Eventually, the doors opened, and the line rushed forward. Don was swept up with them, and managed to cop one more glance at the blonde’s ass before she vanished into the crowd.
He got his hand stamped so that he wouldn’t be sequestered with the under-21 crowd, and then made his way to the bar. He sipped a cold beer and watched the women. None of them had anything on his wife, Debbie. Don missed her. He wished she could have come along, but she wasn’t into Necessary Evil’s music, and had stayed home with the kids. He’d kissed her goodbye before he left. She’d been watching the evening news, something about an accident at a government research facility on the east coast.

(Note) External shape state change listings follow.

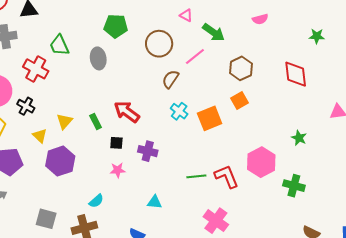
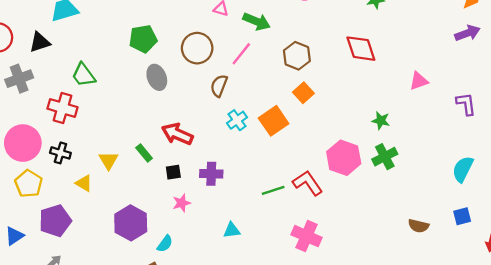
gray ellipse: (98, 58) -> (157, 77), moved
cyan cross: (179, 111) -> (237, 120), turned 30
purple hexagon: (60, 161) -> (131, 223), moved
green cross: (294, 186) -> (385, 157), moved, turned -30

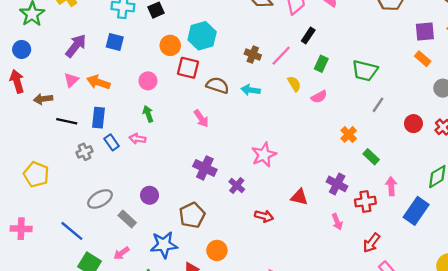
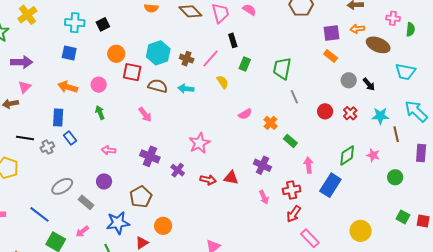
black rectangle: (308, 35) -> (233, 40), turned -48
cyan hexagon: (202, 36) -> (158, 53), moved
purple arrow: (76, 46) -> (22, 62), moved, turned 55
green trapezoid: (365, 71) -> (282, 68), turned 90
pink triangle: (71, 80) -> (25, 87), moved
orange arrow: (98, 82) -> (68, 87), moved
pink semicircle: (319, 97) -> (245, 114), moved
gray line: (378, 105) -> (294, 97), turned -56
black line: (67, 121) -> (25, 138), moved
pink arrow: (138, 139) -> (109, 150), moved
red cross: (365, 202) -> (292, 190), moved
red arrow: (264, 216) -> (208, 180), moved

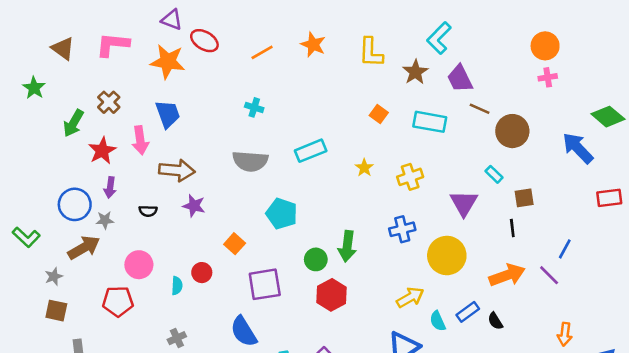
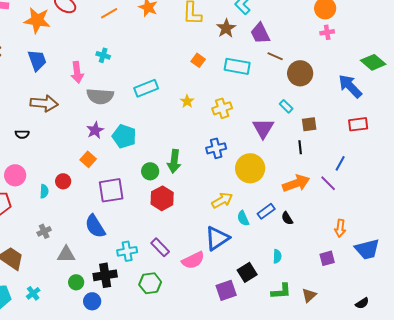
pink arrow: (140, 140) -> (77, 72), moved
red rectangle: (609, 198) -> (358, 124), moved
purple star: (194, 206) -> (95, 130), moved, turned 30

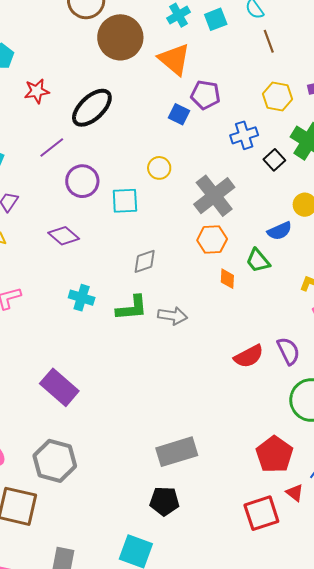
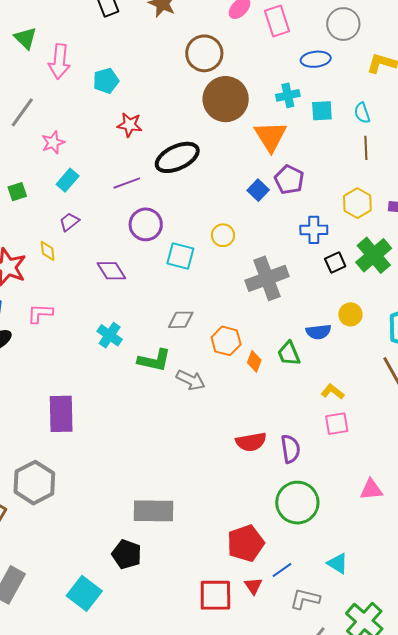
orange hexagon: (212, 240) -> (226, 341), moved
purple rectangle: (59, 387) -> (61, 414), turned 30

A local disc jockey came out on stage and tried to warm up the crowd. He was met with boos and jeers. When he was done promoting the station’s lame, Howard Stern rip-off morning show, the opening band, Your Kid’s On Fire, took the stage. Don had never heard them, but it was clear that the younger kids in the club had. A mosh pit erupted in front of the stage as the band launched into their first song.
The music was typical Nordic black-metal; growly metal is what Don called it. He watched in amused disgust as one kid leaped into the air and landed on another’s back. The unlucky individual crashed to the floor and disappeared beneath a wave of swarming bodies.
Don spied the blonde from the line outside. She was standing at the edge of the circle, laughing with her friends and watching with excited interest. Suddenly, a guy with an eight ball tattooed on his forehead lunged forward, grabbed her arm, and pulled her into the pit. A fist crashed into her jaw, and the gum flew from her mouth.
“Hey,” Don shouted, rising from his seat at the bar. “That’s fucked up!”
He slammed his beer down on the bar and waded into the fray. Blood streamed from the girls head, and then she vanished from sight, bobbing helplessly in the frantic sea of moshers. When Don spied her again, her nose was a swollen, spurting, crimson bulb.
He shoved people out of the way and entered the eye of the storm.
The girl collapsed to the floor, and somebody landed a solid kick to her head with their steel-toed boot. Don slammed into the attacker and knocked him sprawling.
The band stopped playing in mid-song, and the lights came up. Groans of dismay and angry shouts gave way to silence, and a hush fell over the crowd Don knelt beside the girl, cradling her head in his lap. “Call an ambulance!” he yelled.
He checked for a pulse, and found none. Her skin was pale, and Don was shocked at the amount of blood. It was everywhere—on her clothes, her face, the floor. He put his ear to her mouth, but she wasn’t breathing.
“Yo,” a concert-goer behind him asked. “She okay, dog?”
“No,” Don said. “She—I think she’s dead.”
“That’s fucked up.”
Don checked her wrist again, but there was no pulse. The warmth was leaving the girl’s body. He laid her down on the mosh pit floor, just as two beefy security guards pushed their way through the crowd to him.
“Clear a hole,” one of them shouted, eyeing Don with suspicion. “What happened?”
“Somebody kicked her,” Don said. He looked around for the guy with the eight ball tattoo, but the attacker had melted into the crowd.
“Hey,” one of the bouncers suddenly shouted.
“She’s alive. She’s moving!”
The blonde sat up, her blood bright and garish against her alabaster skin. She grinned, and then sank her teeth into Don’s crotch.
Surprisingly, there was no pain, just a dull, cold sensation. He looked down and saw her burrowing into the streaming wound, like a dog burying a bone.
His last thought was one of quiet dismay. He’d never get to see Necessary Evil’s mosh pit for himself.
FAMILY REUNION
Terry Schue yawned and said, “Where are they?”
“Maybe they got delayed,” Chip suggested.
“Traffic could have been bad.”
“No.” Terry shook his head. “They would have called.”
“This is your family we’re talking about,” Chip grunted. “Do you really expect your mom or stepfather to pick up the phone and let you know they’re running late? That would indicate common courtesy on their parts.”
“What are you saying?”
“I mean your mom was mentally abusive to you all these years, and your stepfather used to beat the shit out of you both. Why would they feel the need to call and let us know they’re late?”
“Okay,” Terry replied. “But they’re still my family, and I do love them, despite everything. My step-dad has been trying to make up for all of that ever since he got diagnosed with prostate cancer. And Mom has mellowed with age.”
“They’ll have to prove it to me. We’ve been together eighteen years, Terry, and I’ve seen just what your family is capable of. I hate the way they treat you sometimes. Just because Bob has suddenly been humbled by his own mortality, doesn’t excuse the fact that he’s a bully.”